I have my Amtrak routine down cold for a Superliner economy bedroom/roomette, but it has been 22 years (1989) since I've ridden in a real roomette. It is a 4 night trip, and I need more clothes than I can fit in an airline style carry on. Based on the pictures, and my recollection, there isn't a whole lot of space for luggage. Does the car have any common luggage storage? Can I put my suitcase (which is not huge, but not small either) on the floor under the bed. Based on the picture, I am not sure it will fit on the ledge/cubby near the ceiling (not sure it won't either. If it does, it'll be close).

I know I will be in a Chateau-series car with a duplex style roomette, which is a little smaller than the Manor series roomette, based on the room number I've been assigned (Manors only have 4 roomettes, and I've been assigned room 6).

Any and all advice and suggestions welcome!

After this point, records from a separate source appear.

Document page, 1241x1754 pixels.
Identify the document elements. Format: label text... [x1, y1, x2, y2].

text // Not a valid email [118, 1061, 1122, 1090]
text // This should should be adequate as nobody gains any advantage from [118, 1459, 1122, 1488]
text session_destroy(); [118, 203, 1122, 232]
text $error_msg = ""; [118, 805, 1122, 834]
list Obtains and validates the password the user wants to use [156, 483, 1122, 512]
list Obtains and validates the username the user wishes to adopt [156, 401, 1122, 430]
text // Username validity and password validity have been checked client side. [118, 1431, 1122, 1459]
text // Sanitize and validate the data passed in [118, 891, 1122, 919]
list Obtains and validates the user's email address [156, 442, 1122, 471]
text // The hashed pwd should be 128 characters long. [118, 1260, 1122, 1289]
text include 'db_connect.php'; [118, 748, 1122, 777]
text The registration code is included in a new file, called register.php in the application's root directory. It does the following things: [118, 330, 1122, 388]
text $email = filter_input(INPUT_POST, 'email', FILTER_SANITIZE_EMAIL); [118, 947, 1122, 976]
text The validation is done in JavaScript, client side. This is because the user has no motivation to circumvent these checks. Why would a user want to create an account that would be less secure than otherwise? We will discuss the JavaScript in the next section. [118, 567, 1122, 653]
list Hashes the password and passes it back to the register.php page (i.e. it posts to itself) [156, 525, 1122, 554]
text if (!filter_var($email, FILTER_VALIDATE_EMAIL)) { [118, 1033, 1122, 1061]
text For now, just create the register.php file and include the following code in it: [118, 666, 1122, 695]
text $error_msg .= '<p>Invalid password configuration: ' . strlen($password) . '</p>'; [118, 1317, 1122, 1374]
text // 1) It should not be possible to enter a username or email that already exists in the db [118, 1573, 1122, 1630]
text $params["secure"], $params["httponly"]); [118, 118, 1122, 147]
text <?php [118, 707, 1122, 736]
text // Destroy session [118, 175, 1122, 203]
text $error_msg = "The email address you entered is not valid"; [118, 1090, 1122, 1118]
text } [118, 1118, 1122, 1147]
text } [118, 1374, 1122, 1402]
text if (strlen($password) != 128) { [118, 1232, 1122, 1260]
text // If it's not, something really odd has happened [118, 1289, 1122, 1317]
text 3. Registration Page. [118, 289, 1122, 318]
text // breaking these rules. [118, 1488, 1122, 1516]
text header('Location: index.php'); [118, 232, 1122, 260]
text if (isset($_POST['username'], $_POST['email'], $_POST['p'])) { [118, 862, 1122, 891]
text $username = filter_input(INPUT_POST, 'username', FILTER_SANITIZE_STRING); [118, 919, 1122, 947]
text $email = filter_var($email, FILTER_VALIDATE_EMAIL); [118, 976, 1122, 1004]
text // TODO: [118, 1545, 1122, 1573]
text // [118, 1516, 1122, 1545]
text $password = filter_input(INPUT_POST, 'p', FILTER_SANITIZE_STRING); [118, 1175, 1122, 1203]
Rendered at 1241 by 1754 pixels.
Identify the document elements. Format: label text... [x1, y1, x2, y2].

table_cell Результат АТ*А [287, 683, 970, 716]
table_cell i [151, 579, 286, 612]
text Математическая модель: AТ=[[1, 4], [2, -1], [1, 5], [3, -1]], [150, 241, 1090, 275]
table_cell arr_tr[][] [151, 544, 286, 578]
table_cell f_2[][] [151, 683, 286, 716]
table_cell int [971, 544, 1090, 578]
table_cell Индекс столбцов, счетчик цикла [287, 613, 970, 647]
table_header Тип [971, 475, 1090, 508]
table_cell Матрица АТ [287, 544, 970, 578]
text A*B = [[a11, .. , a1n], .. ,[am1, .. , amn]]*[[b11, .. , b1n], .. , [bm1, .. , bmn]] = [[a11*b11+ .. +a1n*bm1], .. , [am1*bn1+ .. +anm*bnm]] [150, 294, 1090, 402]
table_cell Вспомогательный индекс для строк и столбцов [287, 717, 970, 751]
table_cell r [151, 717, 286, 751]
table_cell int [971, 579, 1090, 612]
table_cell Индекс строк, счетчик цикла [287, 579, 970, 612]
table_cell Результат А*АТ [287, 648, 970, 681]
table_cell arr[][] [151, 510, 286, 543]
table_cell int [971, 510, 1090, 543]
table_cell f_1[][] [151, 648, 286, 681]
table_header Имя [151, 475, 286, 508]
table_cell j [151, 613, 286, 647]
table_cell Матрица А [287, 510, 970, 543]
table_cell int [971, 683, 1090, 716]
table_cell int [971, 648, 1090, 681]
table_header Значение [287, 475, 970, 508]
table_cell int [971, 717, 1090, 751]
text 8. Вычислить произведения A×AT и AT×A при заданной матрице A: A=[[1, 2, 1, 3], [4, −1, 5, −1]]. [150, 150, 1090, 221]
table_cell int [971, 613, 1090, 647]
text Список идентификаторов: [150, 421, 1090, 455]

Oh, and I use a CPAP machine at night. On Superliner economy bedroom/roomettes I put the machine on the "step" if facing that way, strap it onto the ledge/armrest by the closet with duct tape if facing the other way. I know I won't have the orientation problem in a Via roomette, but is there something to put the machine on? And a way to plug a power strip and it in without creating a tripping/tangle hazard? On Amtrak, I basically run the cord behind the seats and along the walls and duct tape it down.


----------



## Acela150 (Sep 14, 2011)

You should check your bag to Toronto. Just a suggestion. But keep some clothes for the ride. You'll have enough room for your machine IIRC. But IIRC it's worth checking your bag.


----------



## zephyr17 (Sep 14, 2011)

Acela150 said:


> You should check your bag to Toronto. Just a suggestion. But keep some clothes for the ride. You'll have enough room for your machine IIRC. But IIRC it's worth checking your bag.


Thanks, but as big guy, I really don't think I can fit enough clothes for 4 days in my carry on. Three days pretty much maxes it out. I'll do a test this weekend to see if it'll work, but I think I need the bigger suitcase just for the train. I think it fits within Via's "carry on" dimensions, barely.

It's not a huge suitcase, but on Amtrak I leave it downstairs in the luggage rack and raid it as needed.

I guess my question on the CPAP boils down to is there a place where it can sit (besides the floor)?


----------



## Rail Freak (Sep 22, 2011)

How much luggage room do you have with a berth?

Thanx


----------